The art teacher, who eventually became a school board member and extremely antagonistic towards teachers, had a limited repertoire. The students drew...period. They used colored pencils, markers and crayons. No paint...no clay...nothing else but colored pencils, markers and crayons. I was fresh from the education school...and I knew the value to young children of using a variety of artistic media. So...I got tempera paints and set up an easel in my room. The kids painted every day. It was a mess, but they loved it. I don't think most of them had ever painted before...probably never again, either. It was worth cleaning up every day.

The number of students in the room changed as the year went on. Migrant workers came and went and their children attended school for a couple of months...then left. The highest number of students I had at one time was 38...and, for a while, it got as low as 32.

I started reading aloud to students the first day. I continued the practice nearly every day for the rest of the years I taught in a grade level classroom. No matter what grade...K through 6...I read every day. I also used sustained silent reading each day. All of us, would stop everything and read. At the beginning of the year in third grade we would read for 5 minutes. Some of the students couldn't maintain concentration longer than that. By the end of the year, the Sustained Silent Reading Time was lasting 30-35 minutes.

With that many students the paperwork load was astonishing. I spent at least 2 hours every evening trying to keep up. Eventually I learned how to review student work without having to grade everything. I also learned to teach without using so much paper.

Looking back on that year I realize that I did so many things wrong...wasted so much of my time on little things that didn't matter...and wasted the students' time requiring things that were not particularly educationally sound. At that time, there were no mentor teachers...I got to the school and I was on my own. Other teachers made suggestions, but I struggled alone. Somehow we all survived.
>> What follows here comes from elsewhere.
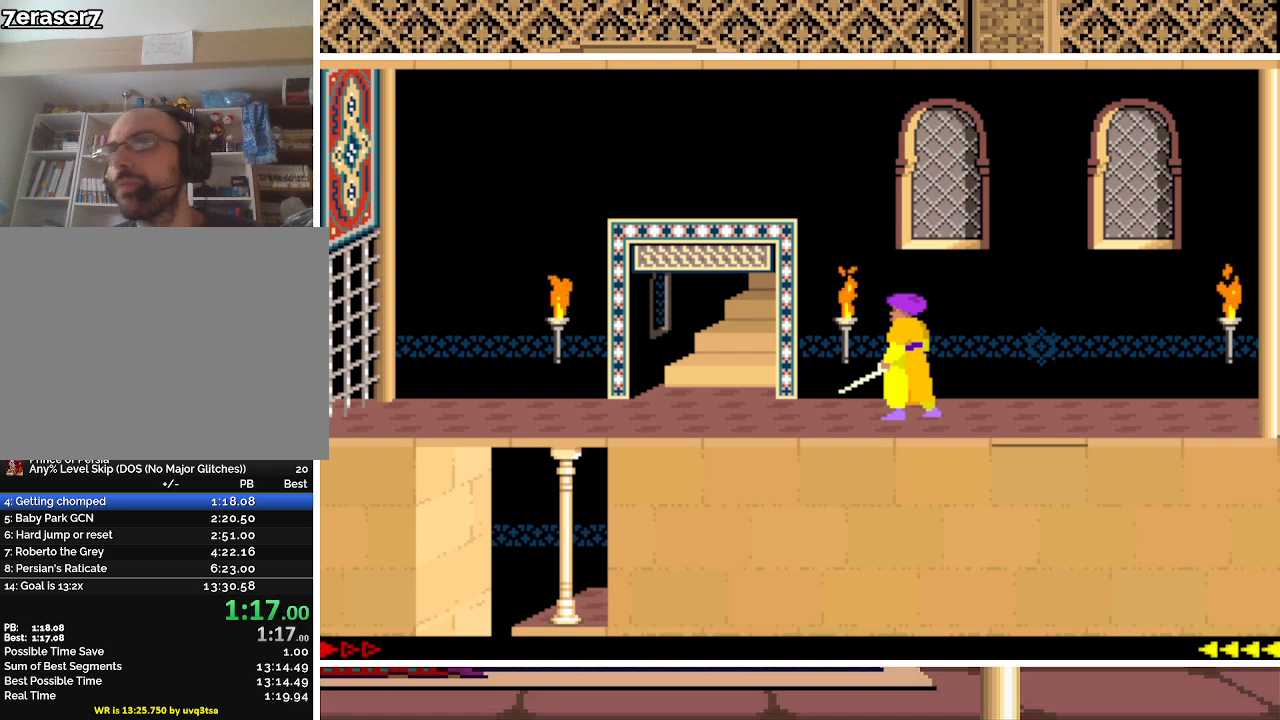
{"keys": [], "events": []}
All in all, the experience of my first year was not as difficult as some others have had. It was not as hard for me as the year I taught 6th grade - after 18 years of experience. I've been really lucky to have taught in schools with students whose parents care about them...help them...appreciate their teachers...and consider themselves part of the team working to help their children learn. I've been lucky to teach with colleagues who were dedicated to helping their students grow. In all the years I've taught...at all the schools...with all the teachers...I have never met a teacher who was in it for any reason other than helping their students. I'm proud to have been associated with so many dedicated professionals.